=== PASSAGE SHOWN ===

It seems there’s a Day for everything. World Book Day, International Woman’s Day, Earth Day, Father’s Day, People who like to drink their gin and tonic through a straw Day (ok…so I made that one up, but there should be). June 5th was World Environment Day. I’m not even sure what that means. Our world is our environment, and vice versa. But enough of pedantic semantics. The theme of World Environment Day 2013 was Think.Eat.Save. A simple message, but open to interpretation. The purpose of the Day was to get people to think about their food choices – the foods they eat and the foods they waste. A time to ask ourselves: Where does my food come from? Has it been sustainably produced? Has it been equitably produced? Do my food choices have long term impacts on the environment and on the livelihoods of producers – farmers and farm labourers, and employees in food processing industries. Do my food choices result in unsustainable irrigation practices, in reductions in biodiversity through the transformation of land for monoculture? Do animals live lives of suffering in the production of the meat and diary products that I consume? Does my food travel far?

=== DATA ===

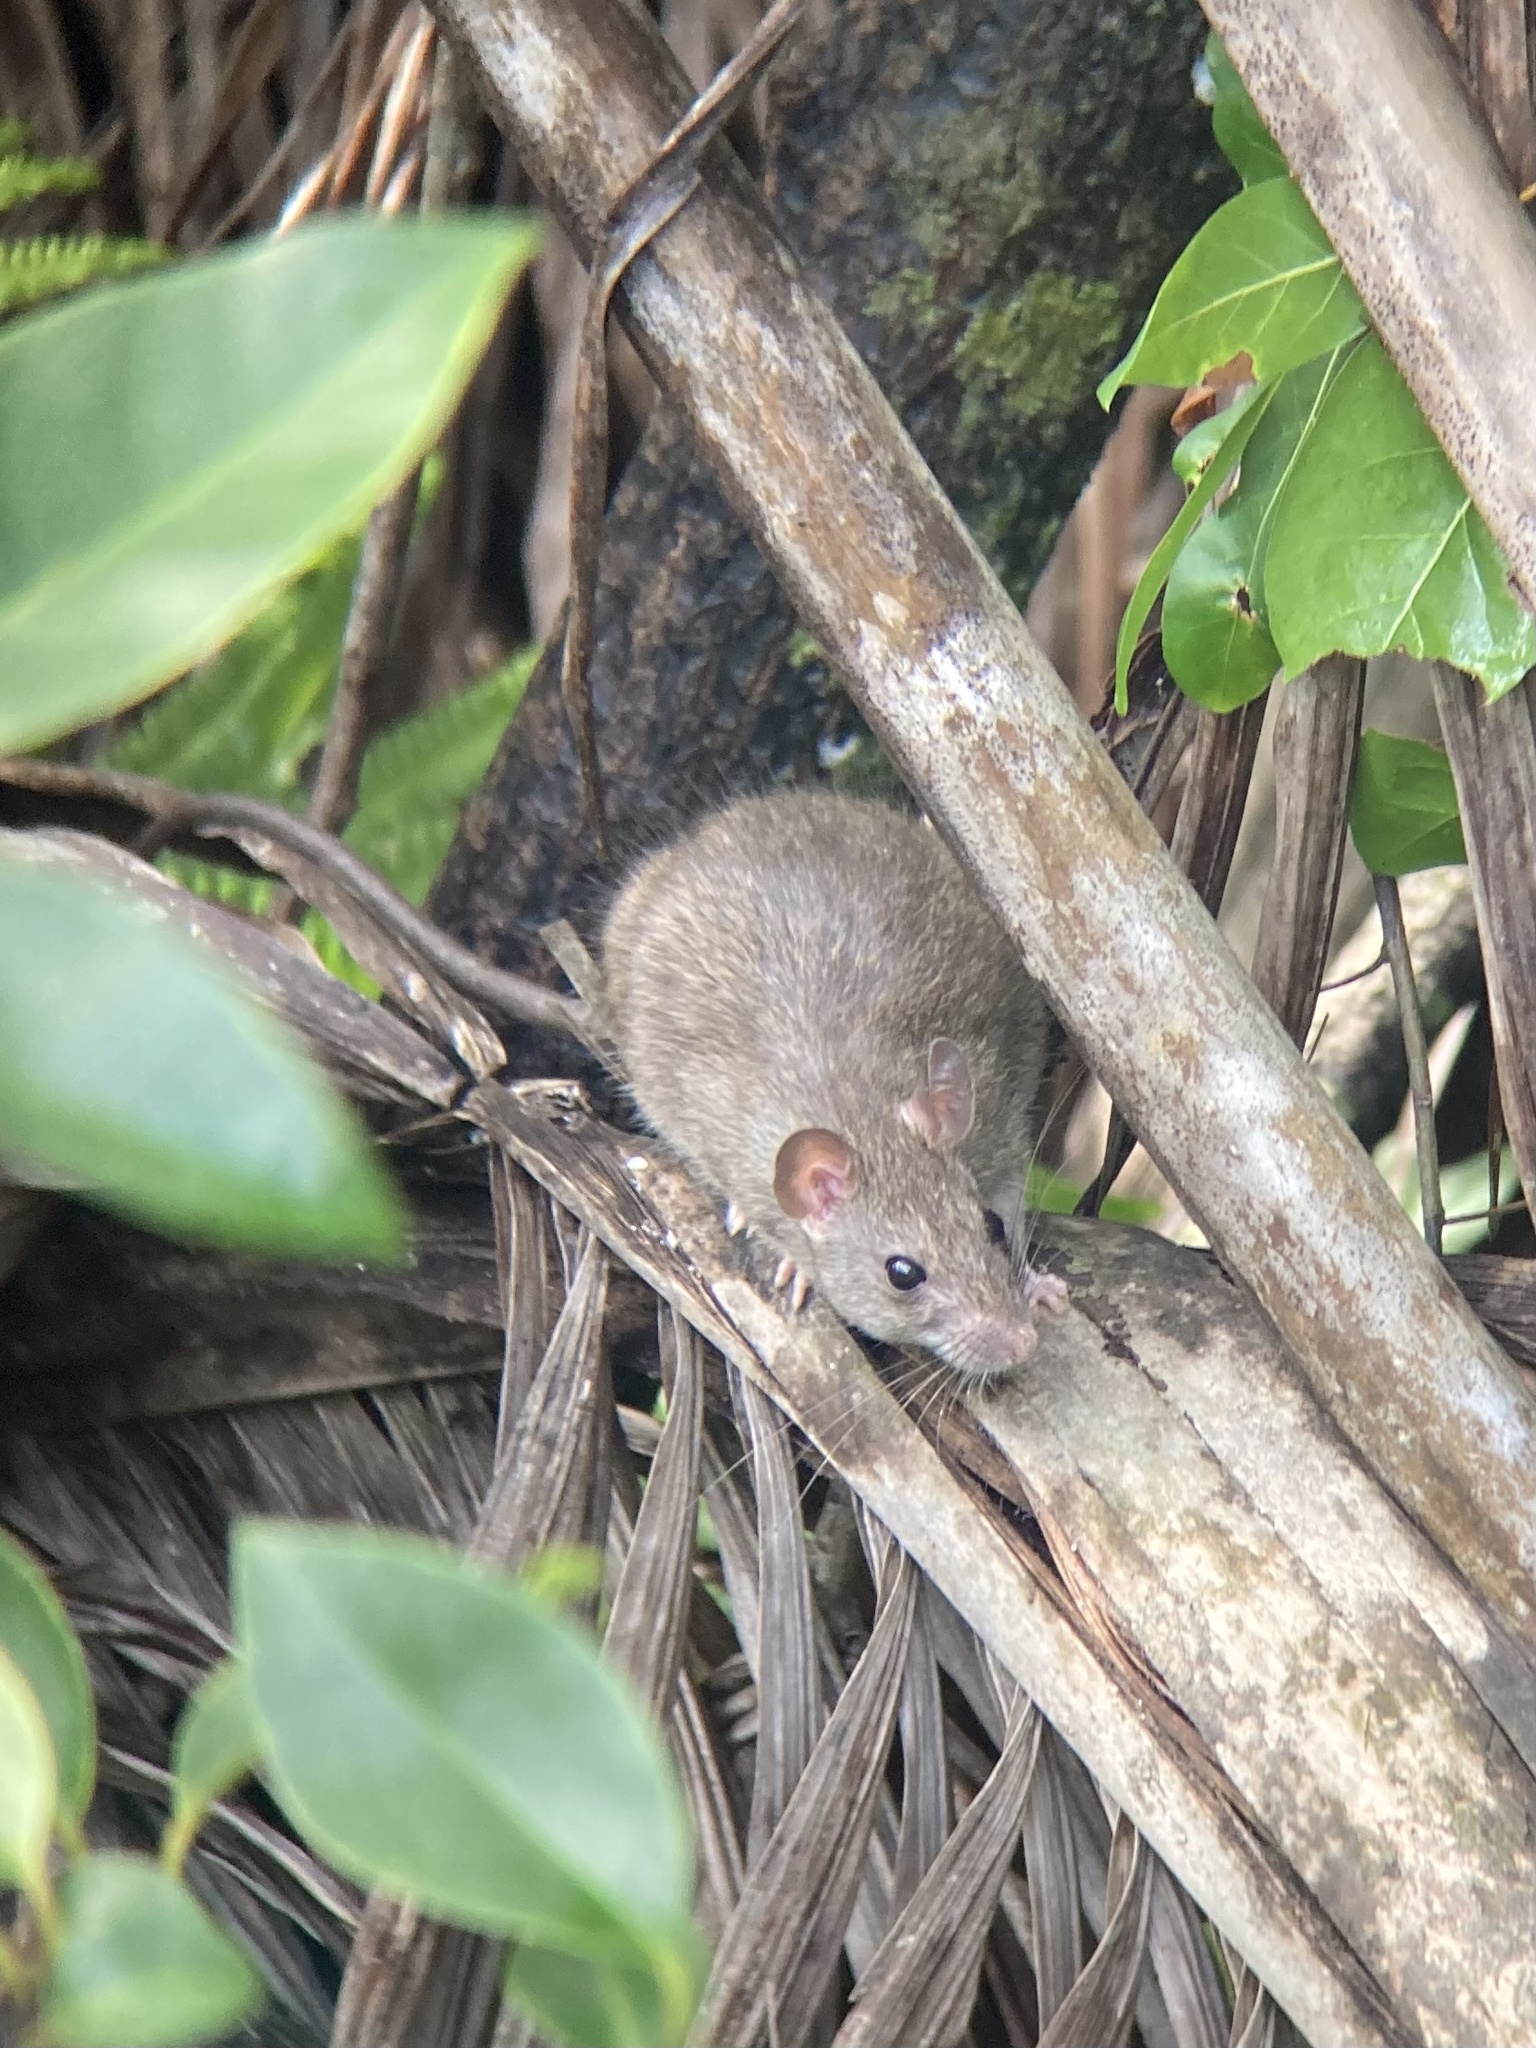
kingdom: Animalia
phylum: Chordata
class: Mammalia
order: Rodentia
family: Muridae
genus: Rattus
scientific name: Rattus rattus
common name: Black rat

===

» TASKS AND EXERCISES
1: In the World Environment Day post, why does the writer say they are not sure what the name of the Day means? Answer in one to three sentences.
2: Answer these questions from the World Environment Day post:
(a) On what date was World Environment Day?
(b) What was the theme of World Environment Day 2013?
(c) Which Day does the writer admit to making up?
3: Carry on the World Environment Day post from where it stops, in the same voice.

» TASK ANSWERS
1: The writer finds the name unclear because our world is our environment and our environment is our world, so "World Environment Day" says the same thing twice.

2:
(a) June 5th.
(b) Think.Eat.Save.
(c) People who like to drink their gin and tonic through a straw Day.

3:
We need to ask these questions, and many more besides. Most of us have become far too disconnected from the foods that we eat. The sugar snap peas or the gammon joint (to name two things currently residing in Carina’s fridge) that we so carelessly throw into the shopping trolly at the supermarket has a life history and is entangled in complex webs of production, in relationships between farm workers and farm owners, in relationships between humans and farm animals, in the pharmaceutical companies that supply seeds and herbicides, pesticides and antibiotics, in food manufacturers and in supermarket chains. The sugar snap and the gammon are the products of all those complex, and often unequal and unjust, relationships and processes.We also need to think about our positon in the food web. We are not the end product. In the UK, 50% of all food waste comes from homes. That’s 7.2 million tonnes of food wasted by households in the UK each year. The Love Food Hate Waste campaign estimates that the average household throws away £50 worth of food every month. EVERY MONTH. We buy more than we can eat and throw it away when it goes off. And we prepare more than we can eat and throw away the left-overs. Not only is all that waste environmentally detrimental – from the perspectives of both over production and waste disposal – it is detrimental to our bank balances. When we throw food away, we are throwing our hard earned money in the bin.
But the good news is that it’s easy to live by the motto Think.Eat.Save. In an ideal world we would all grow or hunt and fish and gather our food, or produce food co-operatively in our local neighbourhoods. In reality, that’s not going to happen. But there are a few easy things we can all do:
1. Plan meals and write a shopping list. Before you shop, plan your meals and only buy the ingredients you need. Planning massively reduces waste.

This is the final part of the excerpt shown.